Reputation: 41
I don't understand the cum_weights
parameter of random.choices
.
I read that it is:
Weight of previous element + own weight [10, 5, 1] → [10, 15, 16]
So as I understand it, the probability of "cherry"
is 16 and it is the highest. So why is "apple"
more repetitive as a result?
import random
mylist = ["apple", "banana", "cherry"]
print(random.choices(mylist, cum_weights=[10, 5, 1], k=9))
outputs:
['apple', 'apple', 'apple', 'apple', 'apple', 'apple', 'apple', 'apple', 'apple']
Upvotes: 3
Views: 1027
Reputation: 5162
The cum_weights
parameter is not further cummulated. You can look at the implementation of the function here https://github.com/python/cpython/blob/3.9/Lib/random.py#L473
And have a look this line https://github.com/python/cpython/blob/3.9/Lib/random.py#L505
Where the output is being generated. In the bisect
method it tries to identify the position of the index random()*total
in the array cum_weights
. In your case cum_weights
is [10, 5, 1]
. And look at this line https://github.com/python/cpython/blob/3.9/Lib/random.py#L500 to understand how total
is computed.
total = cum_weights[-1] +0.0
That means your total
is always 1.0
as the last value of cum_weights
is 1. So, you are always getting the first index i.e. 0 in your population. So your output will contain all 'apple'. Even if you run the algorithm thousand times you will get only apple
in our output list with your current implementation.
Upvotes: 1
Reputation: 2947
You're mixing up the relative weight and cumulative weight.
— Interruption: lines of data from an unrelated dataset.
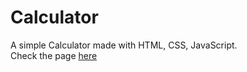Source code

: # Calculator
A simple Calculator made with HTML, CSS, JavaScript. <br>
Check the page [here](https://violitaandriana.github.io/calculator-new/)
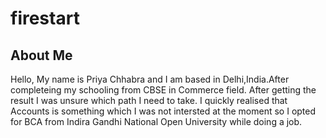 # firestart

## About Me

Hello, My name is Priya Chhabra and I am based in Delhi,India.After completeing my schooling from CBSE in Commerce field. 
After getting the result I was unsure which path I need to take. I quickly realised that Accounts is something which I was not intersted at 
the moment so I opted for BCA from Indira Gandhi National Open University while doing a job.
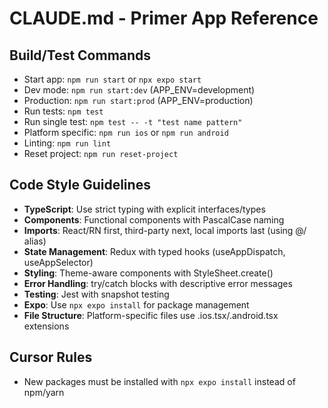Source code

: # CLAUDE.md - Primer App Reference

## Build/Test Commands
- Start app: `npm run start` or `npx expo start`
- Dev mode: `npm run start:dev` (APP_ENV=development)
- Production: `npm run start:prod` (APP_ENV=production)
- Run tests: `npm test`
- Run single test: `npm test -- -t "test name pattern"`
- Platform specific: `npm run ios` or `npm run android`
- Linting: `npm run lint`
- Reset project: `npm run reset-project`

## Code Style Guidelines
- **TypeScript**: Use strict typing with explicit interfaces/types
- **Components**: Functional components with PascalCase naming
- **Imports**: React/RN first, third-party next, local imports last (using @/ alias)
- **State Management**: Redux with typed hooks (useAppDispatch, useAppSelector)
- **Styling**: Theme-aware components with StyleSheet.create()
- **Error Handling**: try/catch blocks with descriptive error messages
- **Testing**: Jest with snapshot testing
- **Expo**: Use `npx expo install` for package management
- **File Structure**: Platform-specific files use .ios.tsx/.android.tsx extensions

## Cursor Rules
- New packages must be installed with `npx expo install` instead of npm/yarn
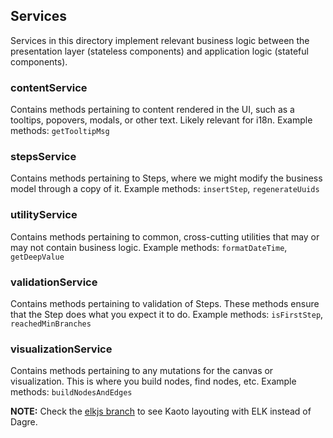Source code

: ## Services

Services in this directory implement relevant business logic between the presentation layer (stateless components) and application logic (stateful components).

### contentService

Contains methods pertaining to content rendered in the UI, such as a tooltips, popovers, modals, or other text. Likely relevant for i18n. Example methods: `getTooltipMsg`

### stepsService

Contains methods pertaining to Steps, where we might modify the business model through a copy of it. Example methods: `insertStep`, `regenerateUuids`

### utilityService

Contains methods pertaining to common, cross-cutting utilities that may or may not contain business logic. Example methods: `formatDateTime`, `getDeepValue`

### validationService

Contains methods pertaining to validation of Steps. These methods ensure that the Step does what you expect it to do. Example methods: `isFirstStep`, `reachedMinBranches`

### visualizationService

Contains methods pertaining to any mutations for the canvas or visualization. This is where you build nodes, find nodes, etc. Example methods: `buildNodesAndEdges`

**NOTE:** Check the [elkjs branch](https://github.com/KaotoIO/kaoto-ui/tree/elkjs) to see Kaoto layouting with ELK instead of Dagre.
The cum_weights=[10, 5, 1]
parameter in the random choices is the cumulative weight itself, it doesn't cumulate further.
Upvotes: 0
Reputation: 54733
Saying weights=[10,5,1]
is the same as saying cum_weights=[10,15,16]
. The cum_weights
values must be in increasing order for it to make sense. What you provided would confuse things. choice
is going to use the maximum value as its random range, so in your case it's going to choose a number from 0 to 9, and because your first 10 values are "apple", it's always going to choose "apple".
Upvotes: 0
Reputation: 120489
When you have relative weights, the cumulative weights look like the sum of those values:
Your cum_weights should be: [10, 15, 16]
mylist = ["apple", "banana", "cherry"]
print(random.choices(mylist, cum_weights=[10, 15, 16], k=14))
['apple', 'banana', 'cherry', 'banana', 'apple', 'banana', 'apple', 'apple', 'banana', 'banana', 'apple', 'banana', 'banana', 'banana']
Upvotes: 1